A devastating virus that has killed thousands of fish in the Great Lakes over the past few years is different from other strains of the same virus found in Europe and the West Coast of the United States, according to new genetic research by the U.S. Geological Survey. The Great Lakes' strain of viral hemorrhagic septicemia virus (VHSV) is the only strain outside of Europe that has been associated with significant die-offs of freshwater fish species.
VHSV is a rhabdovirus that is the causative agent of one of the most dangerous viral diseases of fish, said Dr. Jim Winton, a fisheries scientist at the USGS Western Fisheries Research Center (WFRC) in Seattle. The virus belongs to a family of viruses that includes rabies. The disease causes internal bleeding in fish, but is not harmful to people.
Winton and co-authors Gael Kurath and William Batts recently authored a new USGS fact sheet that describes important genetic information about isolates of VHSV from Great Lakes region (see http://wfrc.usgs.gov/pubs/factsheetpdf/vhsfs2011108.pdf). Other strains of the VHS virus are found in continental Europe, North Pacific Ocean, North Atlantic Ocean, Baltic Sea and North Sea.
"This Great Lakes strain appears to have an exceptionally broad host range," said Winton. "Significant die-offs have occurred in muskellunge, freshwater drum, yellow perch, round goby, emerald shiners and gizzard shad."
Genetic research at the WFRC and by colleagues from Canada showed that this strain of the virus was probably introduced into the Great Lakes in the last 5 to 10 years, and that the fish die-offs occurring among different species and in different lakes should be considered as one large ongoing epidemic. The USGS genetic research also indicated that the Great Lakes' strain of the virus was not from Europe, where three other strains of the virus occur, but more likely had its origin among marine or estuarine fish of the Atlantic seaboard of North America. The strain is genetically most like samples of VHSV recovered during 2000-2004 from diseased fish in areas of New Brunswick and Nova Scotia, Canada.

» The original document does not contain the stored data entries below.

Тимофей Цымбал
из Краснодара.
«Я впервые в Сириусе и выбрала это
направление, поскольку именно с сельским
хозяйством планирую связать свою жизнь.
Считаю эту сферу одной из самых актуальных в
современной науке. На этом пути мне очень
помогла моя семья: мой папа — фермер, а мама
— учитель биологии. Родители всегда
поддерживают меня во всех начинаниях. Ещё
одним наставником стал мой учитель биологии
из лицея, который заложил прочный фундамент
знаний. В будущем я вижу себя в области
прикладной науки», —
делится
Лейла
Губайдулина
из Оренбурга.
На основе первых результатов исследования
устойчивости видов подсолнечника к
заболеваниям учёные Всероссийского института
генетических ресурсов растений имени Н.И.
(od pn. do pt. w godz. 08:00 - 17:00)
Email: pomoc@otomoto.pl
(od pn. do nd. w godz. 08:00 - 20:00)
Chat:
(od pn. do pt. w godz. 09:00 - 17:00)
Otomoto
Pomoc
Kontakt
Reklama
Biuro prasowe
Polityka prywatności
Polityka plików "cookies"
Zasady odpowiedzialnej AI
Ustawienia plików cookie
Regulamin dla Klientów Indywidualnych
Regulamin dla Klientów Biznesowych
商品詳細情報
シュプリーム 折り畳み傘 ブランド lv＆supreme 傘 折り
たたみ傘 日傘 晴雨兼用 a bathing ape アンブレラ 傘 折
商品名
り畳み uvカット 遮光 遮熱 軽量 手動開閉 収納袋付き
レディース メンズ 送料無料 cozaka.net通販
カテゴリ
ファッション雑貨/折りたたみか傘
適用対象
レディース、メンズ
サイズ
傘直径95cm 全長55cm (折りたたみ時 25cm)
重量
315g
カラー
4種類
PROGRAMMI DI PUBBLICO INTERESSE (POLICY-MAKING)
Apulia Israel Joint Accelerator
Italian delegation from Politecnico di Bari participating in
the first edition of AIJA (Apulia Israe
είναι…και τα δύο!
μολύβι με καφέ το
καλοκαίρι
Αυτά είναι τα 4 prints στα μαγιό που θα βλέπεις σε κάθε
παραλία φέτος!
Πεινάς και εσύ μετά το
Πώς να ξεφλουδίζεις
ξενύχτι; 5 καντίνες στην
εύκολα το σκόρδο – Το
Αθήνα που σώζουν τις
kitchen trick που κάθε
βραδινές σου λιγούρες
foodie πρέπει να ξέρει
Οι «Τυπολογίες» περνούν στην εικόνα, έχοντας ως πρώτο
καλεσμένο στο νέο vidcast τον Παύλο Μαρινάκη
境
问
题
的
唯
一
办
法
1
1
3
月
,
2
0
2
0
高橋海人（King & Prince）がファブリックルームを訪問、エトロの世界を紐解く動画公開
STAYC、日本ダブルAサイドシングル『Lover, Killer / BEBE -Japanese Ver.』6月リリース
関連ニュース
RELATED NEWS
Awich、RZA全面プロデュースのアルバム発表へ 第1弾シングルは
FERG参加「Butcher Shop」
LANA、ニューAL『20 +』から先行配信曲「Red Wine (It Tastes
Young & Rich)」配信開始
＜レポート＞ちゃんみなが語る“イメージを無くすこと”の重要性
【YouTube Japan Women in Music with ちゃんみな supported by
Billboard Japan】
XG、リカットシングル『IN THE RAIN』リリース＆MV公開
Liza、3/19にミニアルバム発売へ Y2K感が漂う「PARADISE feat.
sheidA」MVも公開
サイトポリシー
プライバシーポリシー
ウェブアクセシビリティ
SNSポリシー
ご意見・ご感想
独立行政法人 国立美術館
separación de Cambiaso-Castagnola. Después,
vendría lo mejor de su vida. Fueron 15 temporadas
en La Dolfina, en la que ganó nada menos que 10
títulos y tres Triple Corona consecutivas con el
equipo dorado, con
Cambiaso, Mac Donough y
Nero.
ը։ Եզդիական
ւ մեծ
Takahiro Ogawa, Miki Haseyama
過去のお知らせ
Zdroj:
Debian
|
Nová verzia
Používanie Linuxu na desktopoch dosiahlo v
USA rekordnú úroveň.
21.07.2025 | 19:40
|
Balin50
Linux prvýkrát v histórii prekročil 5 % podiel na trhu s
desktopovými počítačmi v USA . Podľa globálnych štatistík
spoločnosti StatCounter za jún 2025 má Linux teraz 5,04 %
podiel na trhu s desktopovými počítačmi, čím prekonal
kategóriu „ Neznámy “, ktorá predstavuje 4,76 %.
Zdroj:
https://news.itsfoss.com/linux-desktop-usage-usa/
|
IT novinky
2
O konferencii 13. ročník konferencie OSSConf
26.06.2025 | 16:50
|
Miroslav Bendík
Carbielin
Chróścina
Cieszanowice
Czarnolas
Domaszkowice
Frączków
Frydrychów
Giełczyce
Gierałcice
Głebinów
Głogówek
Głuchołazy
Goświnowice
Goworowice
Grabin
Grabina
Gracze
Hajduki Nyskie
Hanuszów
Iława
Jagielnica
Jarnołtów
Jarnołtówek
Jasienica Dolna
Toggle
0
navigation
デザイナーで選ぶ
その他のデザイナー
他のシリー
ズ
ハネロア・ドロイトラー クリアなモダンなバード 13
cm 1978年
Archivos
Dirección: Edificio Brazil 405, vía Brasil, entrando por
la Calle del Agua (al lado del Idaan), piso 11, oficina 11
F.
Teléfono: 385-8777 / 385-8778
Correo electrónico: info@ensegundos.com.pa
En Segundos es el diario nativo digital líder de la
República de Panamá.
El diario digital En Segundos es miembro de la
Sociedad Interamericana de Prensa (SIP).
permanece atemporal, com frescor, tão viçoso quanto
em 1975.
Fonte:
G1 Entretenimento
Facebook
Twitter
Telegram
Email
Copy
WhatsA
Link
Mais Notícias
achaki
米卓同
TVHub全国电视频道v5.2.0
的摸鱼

The Great Lakes' strain has now been isolated from more than 25 species of fish in Lake Michigan, Lake Huron, Lake St. Clair, Lake Erie, Lake Ontario, Saint Lawrence River and from inland lakes in New York, Michigan and Wisconsin. Experts fear the disease could potentially spread from the Great Lakes into new populations of native fish in the 31 states of the Mississippi River basin. Also, if VHS virus is introduced into the aquaculture industry, it could lead to trade restrictions as well as direct losses from the disease.
Regulatory agencies in the United States and Canada have already placed restrictions on the movement of fish or fish products that could pose a risk for the spread of VHS virus to regions outside of the known geographic range. These restrictions include requirements for viral examinations by standard methods.